Organisé par la Royal Society for the Encouragement of Arts, Manufacture and Commerce, qui comptait comme membre illustre le prince Albert, époux de la reine Victoria, l'événement avait pour dessein de célébrer le progrès industriel dont le Royaume-Uni était alors le leader.
Pour l’accueillir, on décida d’édifier un bâtiment spécial à l'existence temporaire. Sa conception fut confiée à Joseph Paxton, jardinier-paysagiste renommé, qui dressa les plans d’un immense palais de verre au caractère innovant pour l'époque par son recours à des éléments préfabriqués standardisés.
Ainsi ne fallut-il que quelques mois pour voir sortir de terre le Crystal Palace à Hyde Park où pas moins de cent mille objets en provenance du monde entier devaient être rassemblés, pour moitié de l’Empire britannique lui-même, la France étant à sa suite la plus importante contributrice.
Dans le cadre d’une décoration somptueuse, cette myriade d'objets comprenait des machines, des outils ou des ustensiles ménagers, des produits textiles, de la porcelaine, de la verrerie, etc., ainsi que des œuvres d’art et des curiosités comme le fameux Koh-i-Noor – diamant « confisqué », selon la terminologie officielle, par la Compagnie britannique des Indes orientales au régime sikh en 1850 avant finalement d'être offert à la reine Victoria – dans l'idée, je suppose, de glorifier les vertus du Libre-échange.
Au cours des six mois qu'elle dura, l'exposition vit les visiteurs affluer du royaume britannique comme du continent.
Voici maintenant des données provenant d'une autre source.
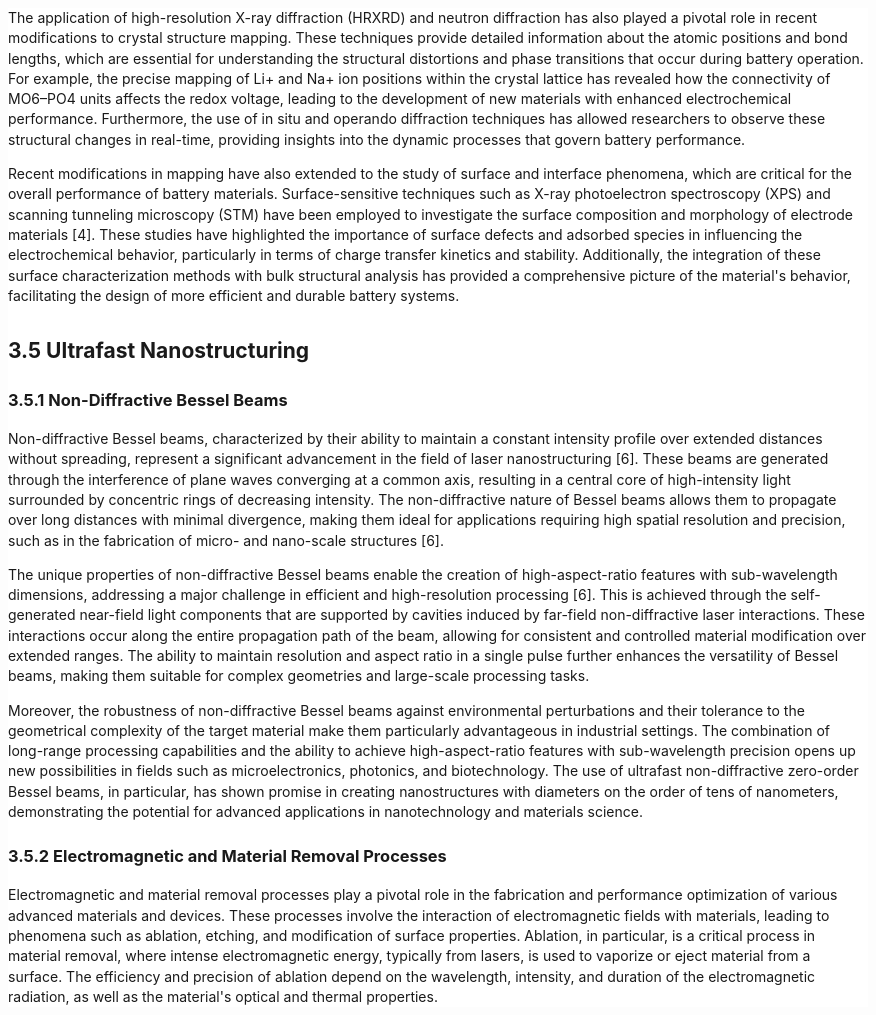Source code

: The application of high-resolution X-ray diffraction (HRXRD) and neutron diffraction has also played a pivotal role in recent modifications to crystal structure mapping. These techniques provide detailed information about the atomic positions and bond lengths, which are essential for understanding the structural distortions and phase transitions that occur during battery operation. For example, the precise mapping of Li+ and Na+ ion positions within the crystal lattice has revealed how the connectivity of MO6–PO4 units affects the redox voltage, leading to the development of new materials with enhanced electrochemical performance. Furthermore, the use of in situ and operando diffraction techniques has allowed researchers to observe these structural changes in real-time, providing insights into the dynamic processes that govern battery performance.

Recent modifications in mapping have also extended to the study of surface and interface phenomena, which are critical for the overall performance of battery materials. Surface-sensitive techniques such as X-ray photoelectron spectroscopy (XPS) and scanning tunneling microscopy (STM) have been employed to investigate the surface composition and morphology of electrode materials [4]. These studies have highlighted the importance of surface defects and adsorbed species in influencing the electrochemical behavior, particularly in terms of charge transfer kinetics and stability. Additionally, the integration of these surface characterization methods with bulk structural analysis has provided a comprehensive picture of the material's behavior, facilitating the design of more efficient and durable battery systems.

## 3.5 Ultrafast Nanostructuring

### 3.5.1 Non-Diffractive Bessel Beams
Non-diffractive Bessel beams, characterized by their ability to maintain a constant intensity profile over extended distances without spreading, represent a significant advancement in the field of laser nanostructuring [6]. These beams are generated through the interference of plane waves converging at a common axis, resulting in a central core of high-intensity light surrounded by concentric rings of decreasing intensity. The non-diffractive nature of Bessel beams allows them to propagate over long distances with minimal divergence, making them ideal for applications requiring high spatial resolution and precision, such as in the fabrication of micro- and nano-scale structures [6].

The unique properties of non-diffractive Bessel beams enable the creation of high-aspect-ratio features with sub-wavelength dimensions, addressing a major challenge in efficient and high-resolution processing [6]. This is achieved through the self-generated near-field light components that are supported by cavities induced by far-field non-diffractive laser interactions. These interactions occur along the entire propagation path of the beam, allowing for consistent and controlled material modification over extended ranges. The ability to maintain resolution and aspect ratio in a single pulse further enhances the versatility of Bessel beams, making them suitable for complex geometries and large-scale processing tasks.

Moreover, the robustness of non-diffractive Bessel beams against environmental perturbations and their tolerance to the geometrical complexity of the target material make them particularly advantageous in industrial settings. The combination of long-range processing capabilities and the ability to achieve high-aspect-ratio features with sub-wavelength precision opens up new possibilities in fields such as microelectronics, photonics, and biotechnology. The use of ultrafast non-diffractive zero-order Bessel beams, in particular, has shown promise in creating nanostructures with diameters on the order of tens of nanometers, demonstrating the potential for advanced applications in nanotechnology and materials science.

### 3.5.2 Electromagnetic and Material Removal Processes
Electromagnetic and material removal processes play a pivotal role in the fabrication and performance optimization of various advanced materials and devices. These processes involve the interaction of electromagnetic fields with materials, leading to phenomena such as ablation, etching, and modification of surface properties. Ablation, in particular, is a critical process in material removal, where intense electromagnetic energy, typically from lasers, is used to vaporize or eject material from a surface. The efficiency and precision of ablation depend on the wavelength, intensity, and duration of the electromagnetic radiation, as well as the material's optical and thermal properties.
Le total de ceux-ci atteignit les six millions. C'est à la suite de ce formidable succès que les grandes expositions devaient fleurir partout en Europe et aux États-Unis, puis dans le reste du monde jusqu’à aujourd’hui. Pour l'anecdote, la tour Eiffel fut édifiée à l'occasion d'une entre elles à Paris en 1889.
Comme nous l’avons mentionné, il était prévu que le Crystal Palace soit démantelé à la fin de l’exposition. Toutefois, un consortium le racheta et le remonta, avec des modifications, à Sydenham Hill non loin d'Hyde Park. Un incendie mémorable devait finalement en causer la destruction en 1936 et ainsi enrichir – pour ainsi dire – l'histoire de Londres en la matière.